May 2019 Meetup: Tradition vs. Modernity

When is it worth sacrificing “traditional” ways of doing things in the name of modernity, progress, clarity or efficiency?

Possible readings — SSC’s review of Seeing Like A State discussing (often argued to be failed) modernist attempts at improving “legibility” by scrapping traditional ways of life.

Chesterton’s Fence principle https://wiki.lesswrong.com/wiki/Chesterton%27s_Fence

Do you tend to side with valuing “time-tested” traditions, or you are more sympathetic to “reformers” and in what situations/contexts?

TOPIC 2 — How to rationally evaluate advice one receives from others?

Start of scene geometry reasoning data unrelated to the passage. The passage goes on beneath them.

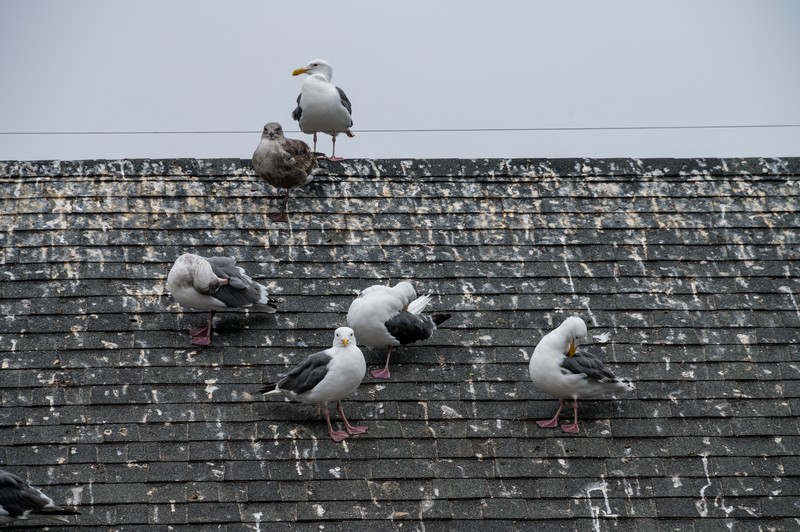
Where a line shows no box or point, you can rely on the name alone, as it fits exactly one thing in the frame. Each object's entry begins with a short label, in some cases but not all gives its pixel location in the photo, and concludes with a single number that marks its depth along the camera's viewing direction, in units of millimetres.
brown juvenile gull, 21016
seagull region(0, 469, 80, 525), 14727
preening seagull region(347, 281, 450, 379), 17922
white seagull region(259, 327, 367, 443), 16578
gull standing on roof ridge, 23719
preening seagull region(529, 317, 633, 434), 16906
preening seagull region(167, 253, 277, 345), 18297
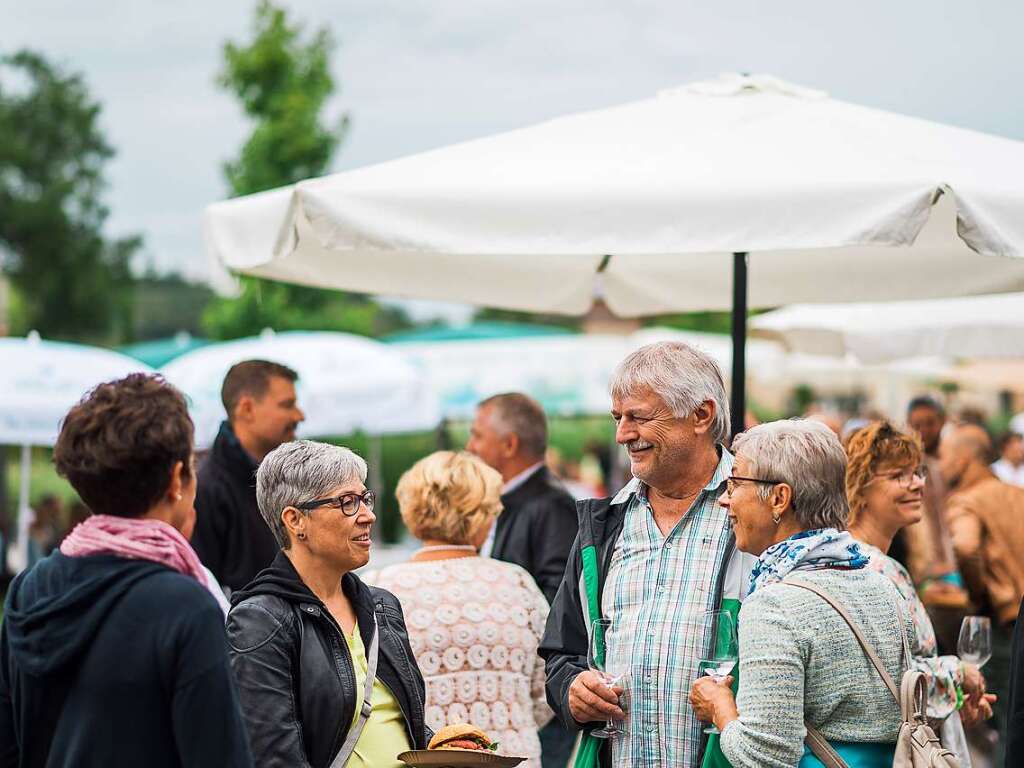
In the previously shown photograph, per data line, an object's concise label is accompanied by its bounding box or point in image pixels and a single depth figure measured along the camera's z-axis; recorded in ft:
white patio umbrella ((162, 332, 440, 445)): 35.15
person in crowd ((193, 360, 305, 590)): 17.66
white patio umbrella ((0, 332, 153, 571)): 31.07
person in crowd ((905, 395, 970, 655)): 21.45
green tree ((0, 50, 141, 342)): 149.89
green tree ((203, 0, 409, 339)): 66.59
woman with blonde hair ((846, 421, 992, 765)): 14.02
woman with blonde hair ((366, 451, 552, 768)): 13.38
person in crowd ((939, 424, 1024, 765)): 21.29
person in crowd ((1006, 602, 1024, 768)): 10.23
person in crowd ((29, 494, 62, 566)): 43.37
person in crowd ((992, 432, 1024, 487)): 40.21
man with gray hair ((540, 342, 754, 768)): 10.78
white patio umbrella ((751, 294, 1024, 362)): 27.91
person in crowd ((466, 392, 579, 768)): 16.63
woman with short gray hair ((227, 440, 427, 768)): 10.06
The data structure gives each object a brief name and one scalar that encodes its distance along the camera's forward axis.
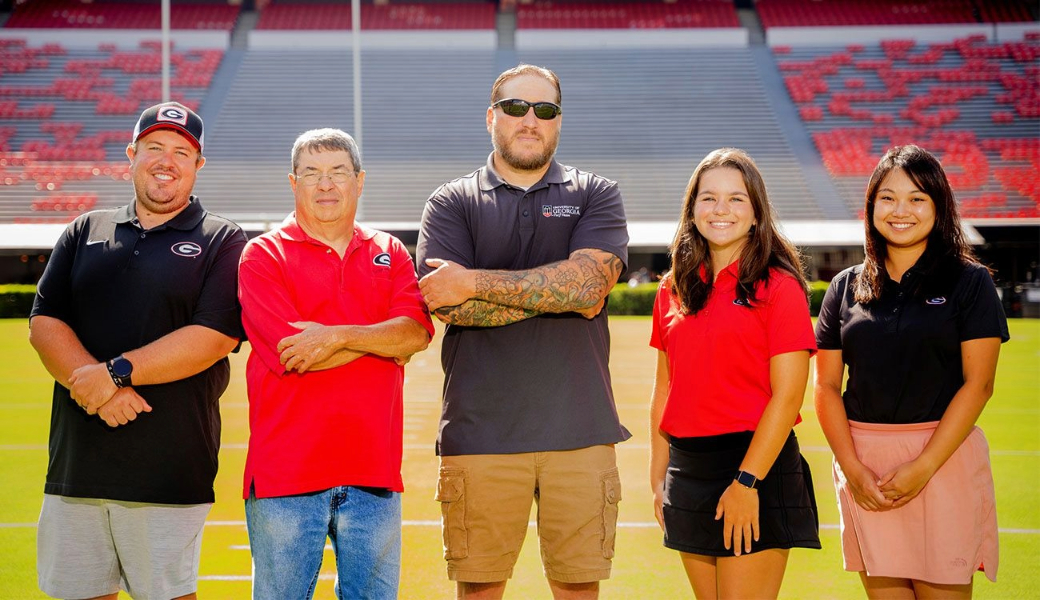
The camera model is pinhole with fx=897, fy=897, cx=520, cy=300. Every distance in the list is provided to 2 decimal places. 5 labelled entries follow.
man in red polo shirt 2.71
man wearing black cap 2.85
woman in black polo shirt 2.82
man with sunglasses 2.90
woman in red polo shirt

It’s not uncommon to hear pieces of advice that conflict with one another. It’s temptingly easy to only heed the advice one likes to hear and discount the rest.

Since what advice works for one person, situation, time or place may totally backfire when applied to another, what’s a smart approach to evaluating advice?

Reading — https://slatestarcodex.com/2014/03/24/should-you-reverse-any-advice-you-hear/

TOPIC 3 — Revisiting the previously suggested topic of the taxonomy of Goodhart’s law. (previously suggested for the March discussion)

Goodhart’s law is about how when you optimize for something using a proxy, that proxy can often “break” and no longer become a good measure, and the article discusses possible separate mechanisms why this happens.